[Saved data entries]
-- Opening Marker --

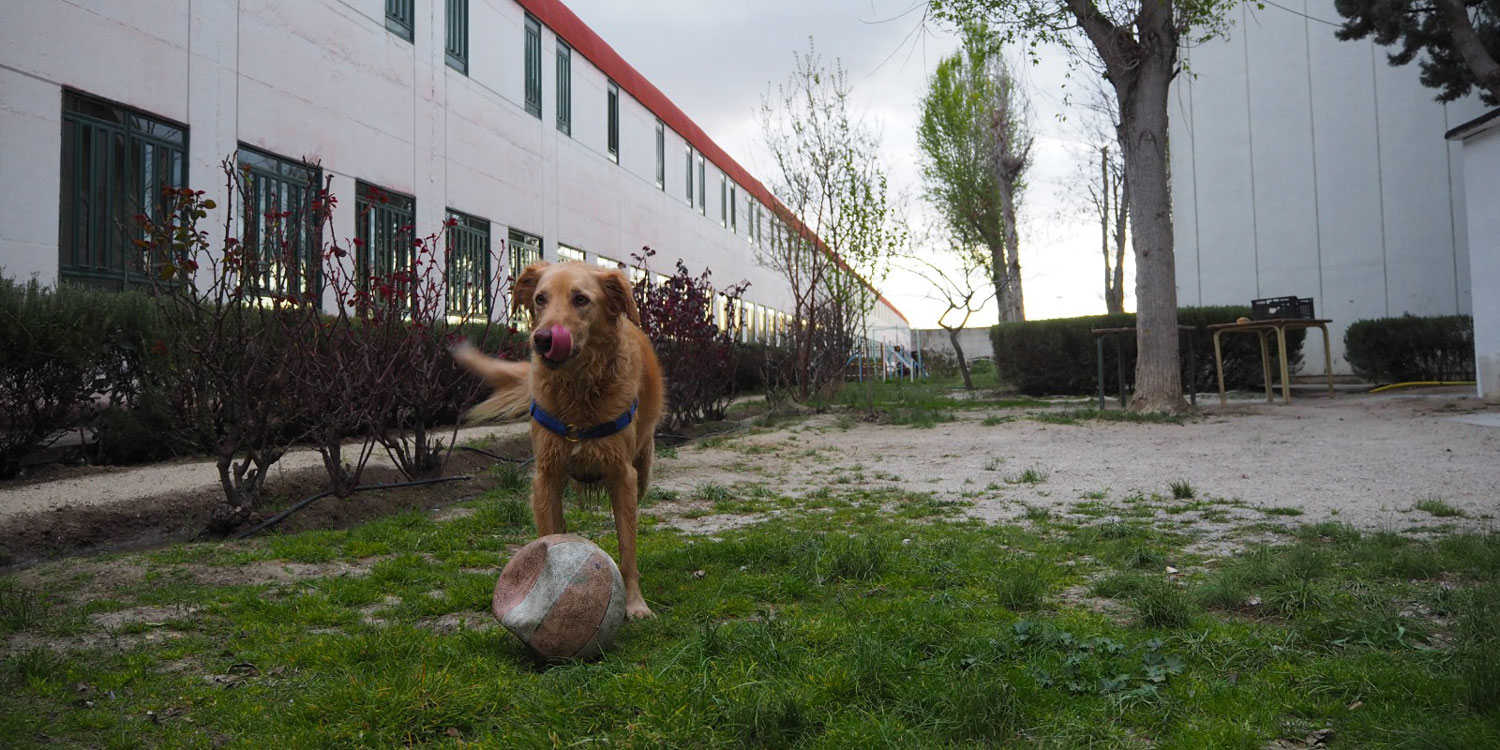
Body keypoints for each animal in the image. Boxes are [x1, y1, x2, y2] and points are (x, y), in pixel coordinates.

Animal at [450, 261, 663, 618]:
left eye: (581, 299)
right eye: (540, 299)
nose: (543, 339)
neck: (578, 388)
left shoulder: (623, 475)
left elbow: (627, 544)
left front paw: (635, 604)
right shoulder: (546, 476)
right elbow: (549, 536)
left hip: (643, 468)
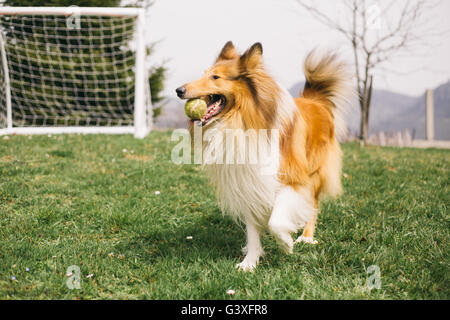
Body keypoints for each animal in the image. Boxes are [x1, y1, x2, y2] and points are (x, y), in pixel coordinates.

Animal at [176, 41, 356, 272]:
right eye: (204, 74)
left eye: (215, 77)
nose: (178, 90)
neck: (241, 122)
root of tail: (315, 101)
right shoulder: (249, 181)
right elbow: (253, 230)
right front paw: (249, 262)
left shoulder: (293, 178)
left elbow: (276, 222)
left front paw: (286, 243)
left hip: (316, 172)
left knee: (313, 206)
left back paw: (306, 237)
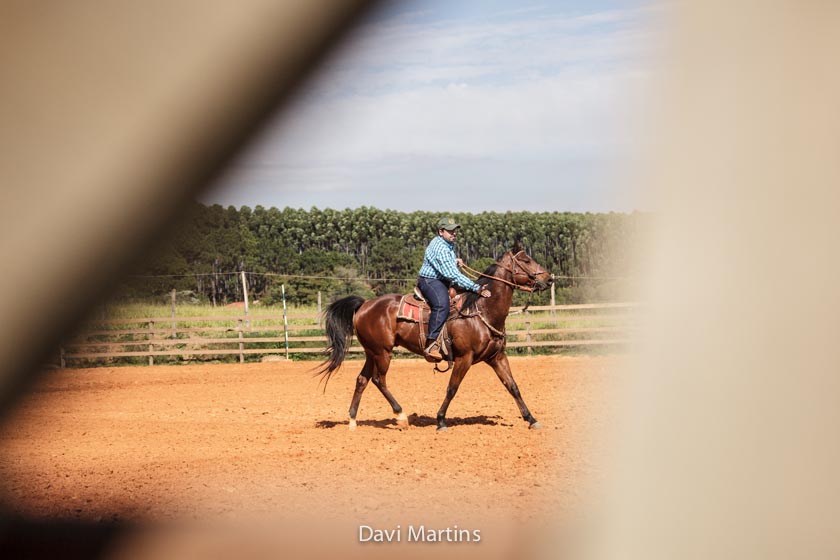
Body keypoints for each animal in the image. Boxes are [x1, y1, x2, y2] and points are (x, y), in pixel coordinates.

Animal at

-- Closing Marker --

▸ **Work instructions**
Lines that include the word "right" are to be extracted from the data above.

▸ **Response area**
right eye: (540, 299)
right shoulder: (546, 476)
right elbow: (549, 536)
right eye: (204, 74)
right shoulder: (249, 181)
right elbow: (253, 230)
right front paw: (249, 262)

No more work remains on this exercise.